What one food is always in your fridge/pantry/freezer?

Almonds/almond butter – I love it!

Where is your favourite food place in Nova Scotia?

My favourite food places in Nova Scotia are local farmers markets.  I most often go to the Dartmouth Alderney Landing Market but also enjoy the Halifax Seaport Market and the Wolfville Market.  I love buying, preparing and eating all of the delicious, quality produce grown in Nova Scotia in the early fall.  I also love the buzz of the market; being amongst friends and community members who also appreciate and support local food!

Finish the sentence: I feel happiest when…

…. my family members are happy and when I am on top of my game from a ‘life’ and work perspective.  Like all of us, I do feel a great sense of satisfaction completing work that meets and hopefully exceeds the expectations.

What is the biggest challenge you have faced in your career? 
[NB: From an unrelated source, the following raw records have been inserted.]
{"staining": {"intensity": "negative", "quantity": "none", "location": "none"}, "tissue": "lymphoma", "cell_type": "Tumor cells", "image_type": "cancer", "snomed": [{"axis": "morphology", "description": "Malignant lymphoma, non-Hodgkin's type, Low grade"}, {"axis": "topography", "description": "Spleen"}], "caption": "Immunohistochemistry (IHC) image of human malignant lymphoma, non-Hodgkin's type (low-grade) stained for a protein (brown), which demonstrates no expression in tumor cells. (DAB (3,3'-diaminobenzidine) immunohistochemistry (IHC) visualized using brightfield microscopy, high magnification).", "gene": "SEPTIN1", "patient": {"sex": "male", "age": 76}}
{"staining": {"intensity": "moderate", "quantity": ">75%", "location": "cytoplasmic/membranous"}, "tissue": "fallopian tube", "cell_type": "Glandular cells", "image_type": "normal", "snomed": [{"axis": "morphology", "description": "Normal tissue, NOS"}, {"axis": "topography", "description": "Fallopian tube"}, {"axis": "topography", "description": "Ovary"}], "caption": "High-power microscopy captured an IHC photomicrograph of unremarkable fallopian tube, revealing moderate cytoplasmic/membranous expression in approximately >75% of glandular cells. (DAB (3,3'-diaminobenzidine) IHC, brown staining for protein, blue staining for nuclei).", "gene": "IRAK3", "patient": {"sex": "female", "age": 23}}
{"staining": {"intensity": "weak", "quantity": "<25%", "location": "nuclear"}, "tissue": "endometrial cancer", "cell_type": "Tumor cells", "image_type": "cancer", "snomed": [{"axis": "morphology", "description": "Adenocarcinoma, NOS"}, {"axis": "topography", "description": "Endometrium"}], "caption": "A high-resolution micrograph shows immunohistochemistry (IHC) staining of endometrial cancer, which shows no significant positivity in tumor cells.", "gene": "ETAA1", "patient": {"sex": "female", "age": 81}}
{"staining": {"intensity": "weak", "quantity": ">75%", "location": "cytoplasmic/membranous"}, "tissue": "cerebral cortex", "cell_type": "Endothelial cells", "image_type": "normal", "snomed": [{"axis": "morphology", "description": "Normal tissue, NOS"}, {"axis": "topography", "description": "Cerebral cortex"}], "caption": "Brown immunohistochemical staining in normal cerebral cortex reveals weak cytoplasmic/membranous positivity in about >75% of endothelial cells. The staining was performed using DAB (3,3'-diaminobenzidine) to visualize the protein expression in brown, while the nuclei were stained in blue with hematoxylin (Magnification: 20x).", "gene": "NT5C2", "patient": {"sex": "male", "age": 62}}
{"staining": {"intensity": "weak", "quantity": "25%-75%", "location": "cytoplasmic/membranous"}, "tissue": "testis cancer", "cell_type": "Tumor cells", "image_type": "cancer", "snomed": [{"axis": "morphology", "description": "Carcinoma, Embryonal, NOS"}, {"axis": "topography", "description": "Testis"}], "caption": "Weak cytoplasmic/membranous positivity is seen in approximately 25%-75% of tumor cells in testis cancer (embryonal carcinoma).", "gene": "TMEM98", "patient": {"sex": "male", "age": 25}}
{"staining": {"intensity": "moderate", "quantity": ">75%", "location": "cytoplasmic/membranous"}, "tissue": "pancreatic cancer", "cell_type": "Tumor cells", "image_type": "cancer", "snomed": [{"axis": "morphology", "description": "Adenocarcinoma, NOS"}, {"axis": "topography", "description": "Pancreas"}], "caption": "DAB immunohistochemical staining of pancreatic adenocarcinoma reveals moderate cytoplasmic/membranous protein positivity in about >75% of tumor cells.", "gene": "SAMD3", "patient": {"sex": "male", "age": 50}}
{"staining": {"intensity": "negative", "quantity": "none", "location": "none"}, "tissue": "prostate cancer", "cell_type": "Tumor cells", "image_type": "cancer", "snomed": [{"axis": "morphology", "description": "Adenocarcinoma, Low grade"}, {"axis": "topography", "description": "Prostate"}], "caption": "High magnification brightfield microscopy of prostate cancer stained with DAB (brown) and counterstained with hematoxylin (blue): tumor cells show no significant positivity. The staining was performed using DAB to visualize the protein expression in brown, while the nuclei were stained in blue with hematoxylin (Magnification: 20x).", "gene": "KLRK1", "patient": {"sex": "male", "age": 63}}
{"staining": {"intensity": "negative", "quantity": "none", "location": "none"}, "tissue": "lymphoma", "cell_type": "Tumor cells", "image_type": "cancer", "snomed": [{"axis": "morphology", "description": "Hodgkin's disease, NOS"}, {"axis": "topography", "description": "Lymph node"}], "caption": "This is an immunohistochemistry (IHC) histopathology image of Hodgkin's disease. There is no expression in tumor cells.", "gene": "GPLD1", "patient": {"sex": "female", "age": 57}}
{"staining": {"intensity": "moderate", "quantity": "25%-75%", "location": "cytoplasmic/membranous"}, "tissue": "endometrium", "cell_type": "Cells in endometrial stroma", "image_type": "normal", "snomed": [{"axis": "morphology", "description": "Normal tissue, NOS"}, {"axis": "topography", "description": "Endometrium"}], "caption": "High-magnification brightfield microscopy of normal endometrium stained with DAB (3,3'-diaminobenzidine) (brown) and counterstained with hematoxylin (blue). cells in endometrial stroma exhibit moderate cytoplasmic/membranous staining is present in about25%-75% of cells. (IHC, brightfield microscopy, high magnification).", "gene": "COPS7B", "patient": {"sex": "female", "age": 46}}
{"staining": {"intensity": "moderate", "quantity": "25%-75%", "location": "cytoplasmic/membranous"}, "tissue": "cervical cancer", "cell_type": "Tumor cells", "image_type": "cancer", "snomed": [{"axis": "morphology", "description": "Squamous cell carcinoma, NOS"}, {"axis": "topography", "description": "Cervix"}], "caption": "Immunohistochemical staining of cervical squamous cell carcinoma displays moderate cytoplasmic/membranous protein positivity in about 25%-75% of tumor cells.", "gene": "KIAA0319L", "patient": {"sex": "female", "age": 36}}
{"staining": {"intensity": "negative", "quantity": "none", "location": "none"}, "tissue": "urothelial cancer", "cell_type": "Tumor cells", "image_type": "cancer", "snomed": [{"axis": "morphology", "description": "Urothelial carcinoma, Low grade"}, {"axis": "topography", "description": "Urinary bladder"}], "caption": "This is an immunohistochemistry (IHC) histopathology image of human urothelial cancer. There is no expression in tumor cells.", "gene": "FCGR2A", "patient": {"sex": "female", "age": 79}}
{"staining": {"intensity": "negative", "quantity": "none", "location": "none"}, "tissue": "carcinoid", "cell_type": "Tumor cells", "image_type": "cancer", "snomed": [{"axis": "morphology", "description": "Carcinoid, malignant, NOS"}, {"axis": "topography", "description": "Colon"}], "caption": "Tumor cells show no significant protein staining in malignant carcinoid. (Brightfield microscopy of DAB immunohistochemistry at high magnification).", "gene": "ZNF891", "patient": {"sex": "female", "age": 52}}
I’ve had several ‘biggest challenges’ in my career, as I am sure we all have.  The first would have been when given the opportunity to assume, and then be awarded the role of the Provincial Nutritionist with the then, NS Department of Health, just 4 years after having worked as a Public Health Nutritionist for both the Northern and Central Regional Health Boards.  It was a huge growth experience and an opportunity that I could not be more thankful for.  The second significant challenge in my career was making the decision to  transition my practice to that of an independent consultant role following the birth of  my first child – who is now 13!  I was excited by the challenge as I had so many policy and program-related interests that I hoped would be marketable to others, but I was also nervous about the ‘sole accountability’ of going on my own.

            


What do you love most about your job

I have learned and love the flexibility of working as a consultant; the importance of being a stealth time manager (an ongoing, life-long learning!), a collaborative client-centered communicator, a creative thinker and a very focused ‘producer’.